Why Do It? The data may have been collected for a clearly stated purpose. Even so, there might be other interesting relationships to study that occur to you while you are analyzing the data, and which you might be tempted to investigate. However, it is important to decide in advance what you are going to do first and then to complete that task in a meticulous, organized manner. Otherwise, you will find yourself going in lots of different directions, generating lots of computer output, and becoming confused about what you have tried and what you have not tried; in short, you will drown yourself in the data. It is also at this stage that you may decide to create new variables or to reduce the number of variables in your analysis. Variables of questionable validity, variables not meaningfully related to what you want to study, and categorical variable values that do not have a sufficient number of observations should be dropped from the analysis. (See the case studies in Chapters 2 through 5 for examples of variable reduction/modification.) In the following example, we will use all the variables provided in Table 1.1.
Example The smallest number of observations for a categorical variable is 3 for the MIS (management information systems) category of the application type (app) variable (see Example 1.2). Given that our data set contains 34 observations, I feel comfortable letting MIS be represented by three projects. No matter how many observations the database contains, I don't believe it is wise to make a judgment about something represented by less than three projects. This is my personal opinion. Ask yourself this: If the MIS category contained only one project and you found in your statistical analysis that the MIS category had a significantly higher productivity, would you then conclude that all MIS projects in the bank have a high productivity? I would not. If there were two projects, would you believe it? I would not. If there were three projects, would you believe it? Yes, I would in this case. However, if there were 3000 projects in the database, I would prefer for MIS to be represented by more than three projects. Feel free to use your own judgment.
Even with this small sample of software project data, we could investigate a number of relationships. We could investigate if any of the factors collected influenced software development effort. Or we could find out which factors influenced software development productivity (i.e., size/effort). We could also look at the relationship between application size (size) and Telon use (telonuse), between size and application type (app), or between application type (app) and staff application knowledge (t13), just to name a few more possibilities. In this example, we will focus on determining which factors affect effort. That is, do size, application type (app), Telon use (telonuse), staff application knowledge (t13), staff tool skills (t14), or a combination of these factors have an impact on effort? Is effort a function of these variables? Mathematically speaking, does:
effort = f (size, app, telonuse, t13, t14)?

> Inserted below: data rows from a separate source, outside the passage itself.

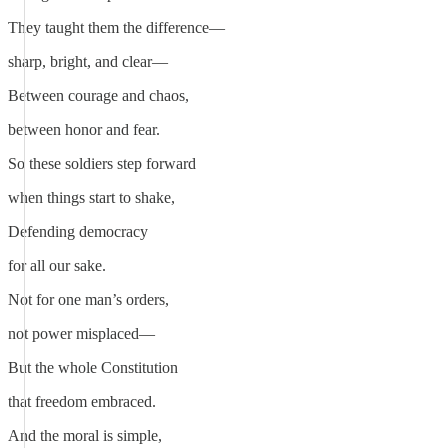
They taught them the difference—
sharp, bright, and clear—
Between courage and chaos,
between honor and fear.
So these soldiers step forward
when things start to shake,
Defending democracy
for all our sake.
Not for one man’s orders,
not power misplaced—
But the whole Constitution
that freedom embraced.
And the moral is simple,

In this equation, effort is on the left-hand side (LHS) and the other variables are on the right-hand side (RHS). We refer to the LHS variable as the dependent variable and the RHS variables as independent variables.
What to Watch Out For
To develop a predictive model, make sure that the independent variables are all factors that you know or can predict with reasonable accuracy in advance.
Category values with less than three observations should be dropped from any multi-variable analysis.